Wir wissen ganz genau, was wir tun müssten, um in spätestens zwölf Jahren als deutsche Sportnation wieder gut zu sein.
Und es braucht ein wenig Durchhaltevermögen. Denn das ist nichts, wo man schon nach zwei Wochen Erfolge sieht. Das dauert eher ein paar Monate, sagt Wüstenfeld, aber dann wirkt es. Und man erlebt: "Mensch, ich komm ja mit meinen Fingern bei gestreckten Beinen wieder an meine Füße runter. Das habe ich ja schon 30 Jahre nicht mehr geschafft."
So funktioniert der Flexibilitätstest
Flexibilität wird durch die Forscher als der maximale physiologische passive Bewegungsbereich bei einer bestimmten Gelenkbewegung definiert. Untersucht werden die wichtigsten möglichen Bewegungen, d.h. Beugung, Streckung, Adduktion (seitliches Heranführen zur Körperachse), Abduktion (Bewegung von der Körperachse weg), Seitbeugung in den wichtigsten Körpergelenken (Anzahl der Bewegungen pro Gelenk in Klammern): Knöchel (2), Knie (2), Hüfte (4), „Rumpf“ (3), Handgelenk (2), Ellbogen (2) und Schulter (5).
Das ergibt insgesamt 20 Einzelbewertungen, deren Bewertungen (0 bis 4) addiert werden.

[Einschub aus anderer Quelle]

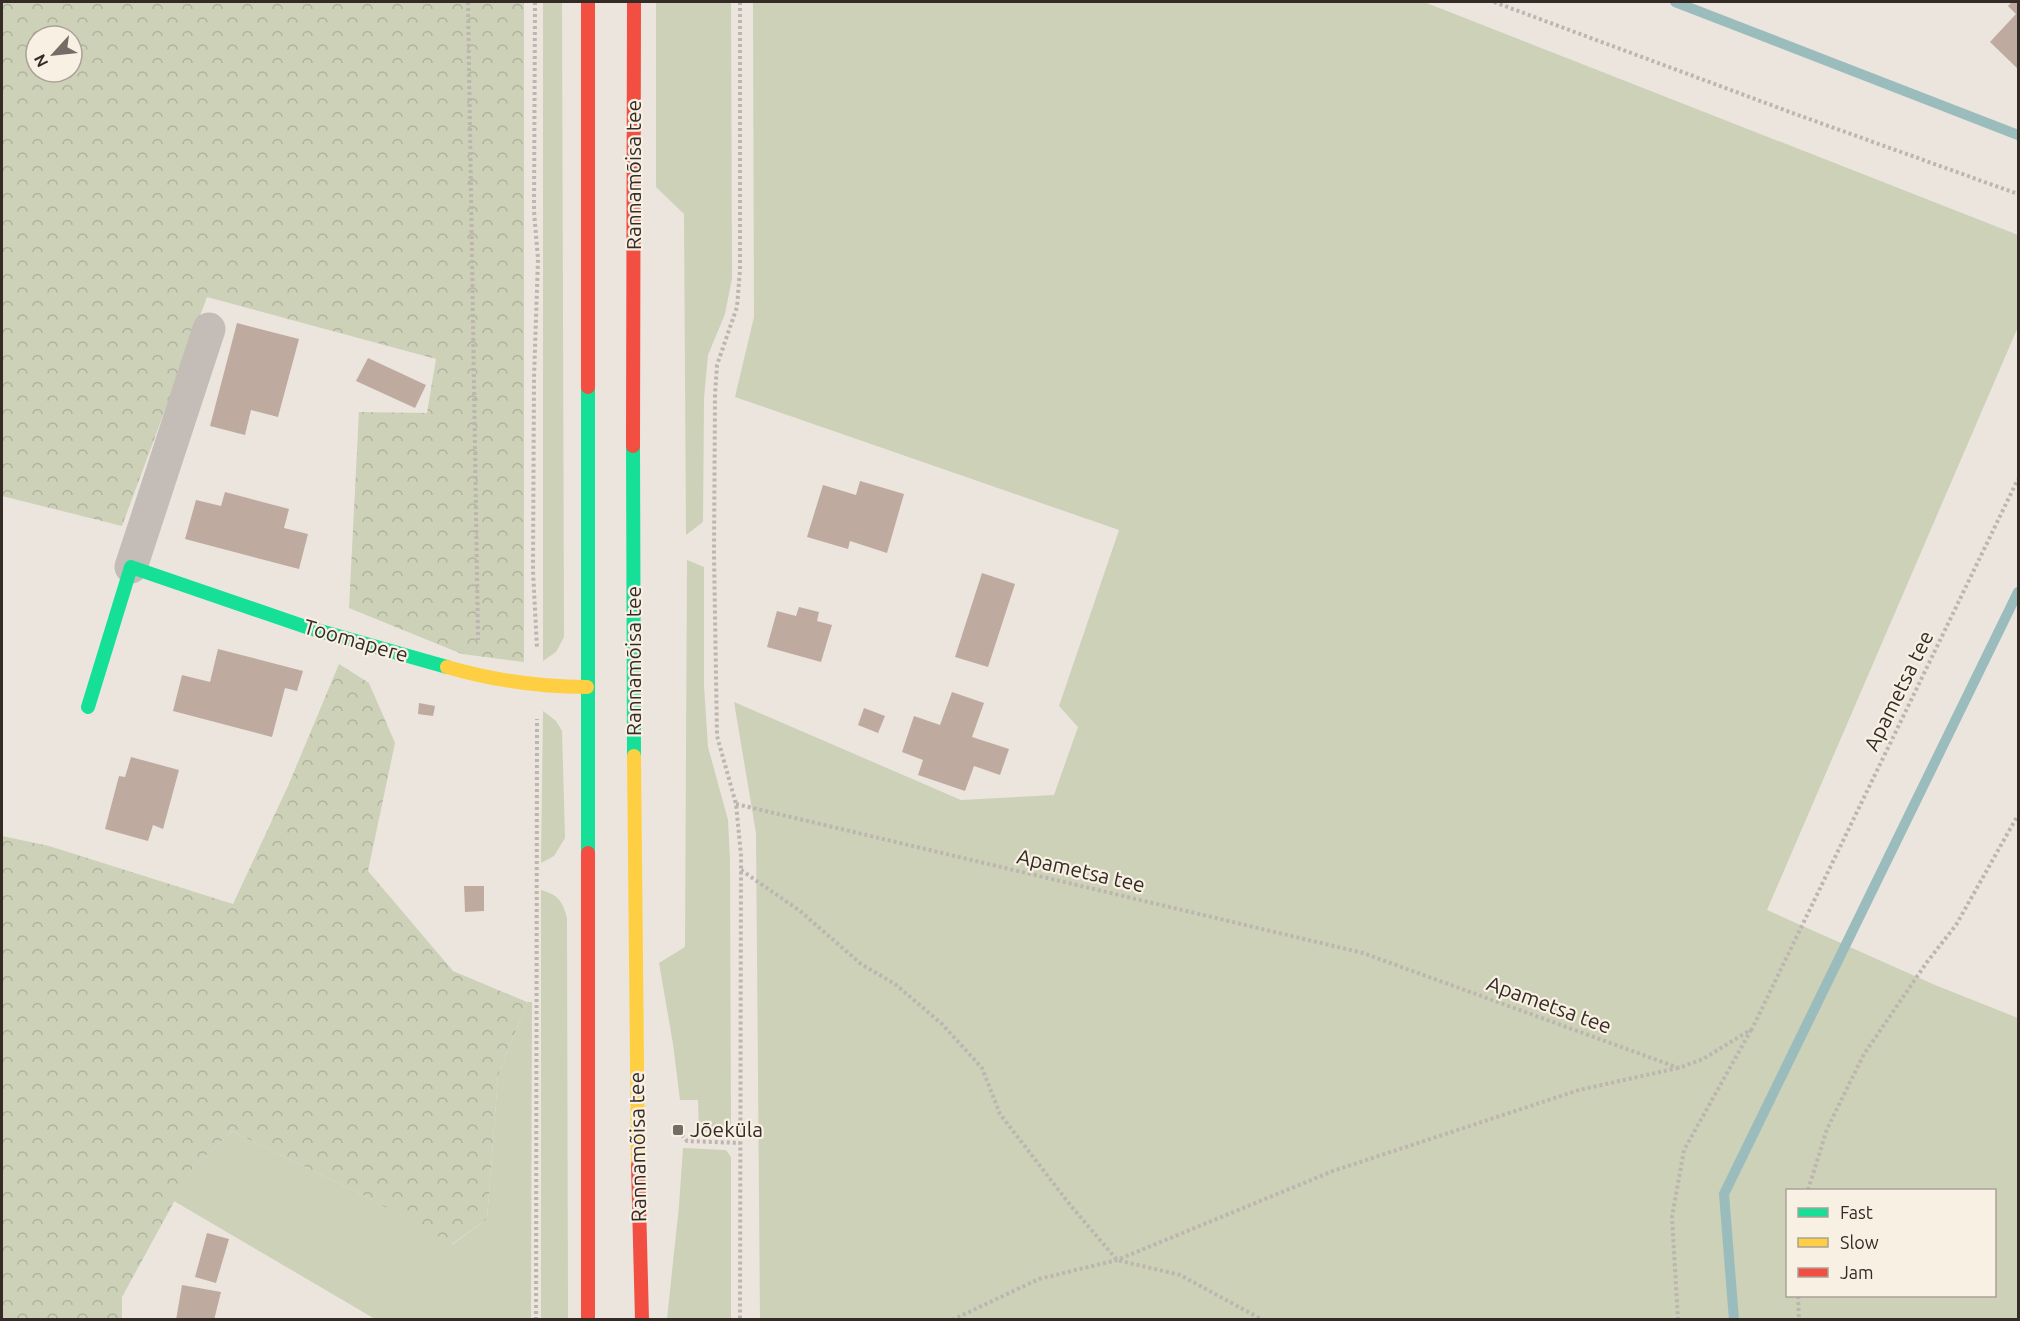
<svg xmlns="http://www.w3.org/2000/svg" width="2020" height="1321" viewBox="0 0 2020 1321" font-family="Ubuntu,sans-serif">
<style>
.green{fill:#ccd1b8;fill-rule:evenodd}
.forest{fill:url(#forest-crowns);fill-rule:evenodd}
.lines{fill:none;stroke-linecap:round;stroke-linejoin:round}
.stream{stroke:#9abcbc;stroke-width:10}
.building{fill:#bfaa9f}
.path{stroke:#bdb6b0;stroke-width:4;stroke-dasharray:3 3;stroke-linecap:butt}
.street{stroke:#c4bdb7;stroke-width:33}
.fast{stroke:#16e098;stroke-width:14}
.slow{stroke:#ffcf43;stroke-width:14}
.jam{stroke:#f24e42;stroke-width:14}
.poi-dot{fill:#756c66;stroke:#f9f0e4;stroke-width:2}
.labels{text-anchor:middle;stroke-width:4.5;stroke-linejoin:round;paint-order:stroke}
.street-label{font-size:21px;fill:#352b26;stroke:#f9f0e4}
.poi-label{font-size:21px;fill:#352b26;stroke:#f9f0e4;text-anchor:start}
</style>
<defs>
<pattern id="forest-crowns" width="20" height="18" patternUnits="userSpaceOnUse" patternTransform="scale(1.5)"><rect width="20" height="18" fill="#ccd1b8"/><path d="M2 6a3 3 0 1 1 6 0M12 15a3 3 0 1 1 6 0" fill="none" stroke="#b0b49e"/></pattern>
</defs>
<rect width="100%" height="100%" fill="#ebe5de"/>
<g class="green">
<path d="M543 2H562L564 637 556 652 543 661Z"/>
<path d="M656 2H731L732 278 725 314 708 355 704 398 703 522 686 535 684 214 656 187Z"/>
<path d="M753 2H1424L2018 235V327L1767 910 1935 985 2018 1018V1319H760L756 833 734 702 961 800 1054 795 1078 727 1059 706 1119 530 735 397 754 317ZM1994 1190V1296H1788V1190Z"/>
<path d="M687 560 704 567V686L708 747 728 820 730 860 731 1130 699 1132 698 1100H680L673 1044 659 963 685 947Z"/>
<path d="M543 711 556 721 562 731 565 838 554 856 541 863Z"/>
<path d="M541 890C558 895 562 900 567 918L568 1319H541Z"/>
<path d="M527 1002H532L531 1319H375L174 1201 192 1169 232 1131 365 1196 453 1244 487 1219 498 1076Z"/>
<path d="M683 1148 726 1150 731 1157V1319H667L679 1206Z"/>
</g>
<g class="forest">
<path d="M2 2H524V662L462 654 349 608 359 412 427 413 436 359 207 297 122 526 2 496ZM36 36H72V72H36Z"/>
<path d="M339 664 369 683 395 743 368 871 453 971 527 1002 498 1076 487 1219 452 1244 365 1196 232 1131 192 1169 122 1297V1319H2V836L49 846 233 904 288 786Z"/>
</g>
<g class="lines">
<g class="stream">
<path d="M1675 2 2018 135"/>
<path d="M1734 1320 1724 1194 2018 592"/>
</g>
</g>
<g class="building">
<path d="M2012 2H2018V69L1990 42 2016 14 2008 6Z"/>
<path d="M237 323 299 339 278 417 251 410 245 435 210 426Z"/>
<path d="M368 358 426 385 415 408 356 381Z"/>
<path d="M860 481 904 494 887 553 850 541 848 549 807 537 823 485 856 495Z"/>
<path d="M225 492 289 509 284 528 308 534 299 569 185 539 196 500 221 506Z"/>
<path d="M982 573 1015 584 988 667 955 657Z"/>
<path d="M799 607 819 612 817 621 832 625 821 662 767 647 777 611 796 616Z"/>
<path d="M218 649 303 671 297 691 285 688 272 737 173 711 182 675 210 682Z"/>
<path d="M952 692 984 703 972 737 1009 749 1000 775 974 766 965 791 918 775 923 760 902 752 914 716 940 725Z"/>
<path d="M419 703 435 706 433 716 418 714Z"/>
<path d="M864 708 885 716 878 733 858 725Z"/>
<path d="M131 757 179 770 163 829 153 825 148 841 105 829 119 776 125 777Z"/>
<path d="M464 886H484V911L465 912Z"/>
<path d="M207 1233 229 1239 216 1283 195 1277Z"/>
<path d="M182 1285 221 1292 214 1320H176Z"/>
</g>
<g class="lines">
<g class="path">
<path d="M468 2 478 640"/>
<path d="M535 2 534 211 538 259 534 378 533 571 537 648"/>
<path d="M740 2V270L737 307 717 365 715 395 714 554 717 736 736 804 741 855 740 1320"/>
<path d="M1494 2 1798 115 2018 194"/>
<path d="M736 804 1363 953 1679 1068 1703 1059 1752 1029 2018 479"/>
<path d="M741 870 800 911 861 964 895 984 942 1024 982 1068 1000 1114 1071 1206 1117 1260 1180 1275 1263 1320"/>
<path d="M678 1130 687 1141 740 1143"/>
<path d="M1808 1190 1827 1129 1864 1054 1927 962 1956 925 2018 815"/>
<path d="M1798 1296 1799 1320"/>
<path d="M536 1320 537 719"/>
<path d="M952 1320 1039 1279 1117 1260 1333 1171 1579 1090 1678 1068"/>
<path d="M1678 1320 1672 1217 1684 1150 1751 1030"/>
</g>
<path class="street" d="M131 567 209 329"/>
<g class="fast">
<path d="M588 387V853"/>
<path d="M633 446 634 756"/>
<path d="M88 707 131 567 306 627 447 667"/>
</g>
<g class="slow">
<path d="M447 667C492 680 540 687 587 687"/>
<path d="M634 756 638 1165"/>
</g>
<g class="jam">
<path d="M588 2V387"/>
<path d="M633 446 634 2"/>
<path d="M588 853V1320"/>
<path d="M638 1165 642 1320"/>
</g>
</g>
<rect class="poi-dot" x="672" y="1124" width="12" height="12" rx="3"/>
<g class="labels">
<g class="street-label">
<text transform="translate(634 175) rotate(-90)" y="7">Rannamõisa tee</text>
<text transform="translate(356 641) rotate(16)" y="7">Toomapere</text>
<text transform="translate(634 661) rotate(-90)" y="7">Rannamõisa tee</text>
<text transform="translate(1899 691) rotate(-64)" y="7">Apametsa tee</text>
<text transform="translate(1081 871) rotate(13)" y="7">Apametsa tee</text>
<text transform="translate(1549 1005) rotate(20)" y="7">Apametsa tee</text>
<text transform="translate(638 1147) rotate(-91)" y="7">Rannamõisa tee</text>
</g>
<g class="poi-label">
<text x="690" y="1137">Jõeküla</text>
</g>
</g>
<rect width="2020" height="1321" fill="none" stroke="#352b26" stroke-width="6"/>
<rect x="1786" y="1189" width="210" height="108" fill="#f9f0e4" stroke="#aba198" stroke-width="1.5"/>
<rect x="1798" y="1208" width="30" height="9" fill="#16e098" stroke="#aba198" stroke-width="1.5"/>
<text x="1840" y="1219" font-size="18" fill="#352b26">Fast</text>
<rect x="1798" y="1238" width="30" height="9" fill="#ffcf43" stroke="#aba198" stroke-width="1.5"/>
<text x="1840" y="1249" font-size="18" fill="#352b26">Slow</text>
<rect x="1798" y="1268" width="30" height="9" fill="#f24e42" stroke="#aba198" stroke-width="1.5"/>
<text x="1840" y="1279" font-size="18" fill="#352b26">Jam</text>
<g transform="translate(54 54) rotate(243)"><circle r="28" fill="#f9f0e4" stroke="#aba198" stroke-width="1.5"/>
<path d="M0-4.5L10 22L0 15L-10 22Z" fill="#756c66"/>
<text y="-9" font-size="16" font-weight="bold" text-anchor="middle" fill="#352b26">N</text>
</g>
</svg>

Die maximale Punktzahl ist damit 80.
In diesem kurzen Video zeigen die Forscher die Übungen des Flexitests.
Links/Studien
Die Studie "Eine verringerte Körperflexibilität ist mit einer geringen Überlebenschance bei Männern und Frauen mittleren Alters verbunden: eine prospektive Kohortenstudie" erschien im Scandinavian Journal of Medicine and Science in Sports
Wie schnell geht der Sensenmann? erschien 2011 im British Medical Journal. Und dort können Sie lesen: Die bevorzugte Gehgeschwindigkeit des Sensenmanns beträgt unter Arbeitsbedingungen 0,82 m/s, umgerechnet 2,952 km/h.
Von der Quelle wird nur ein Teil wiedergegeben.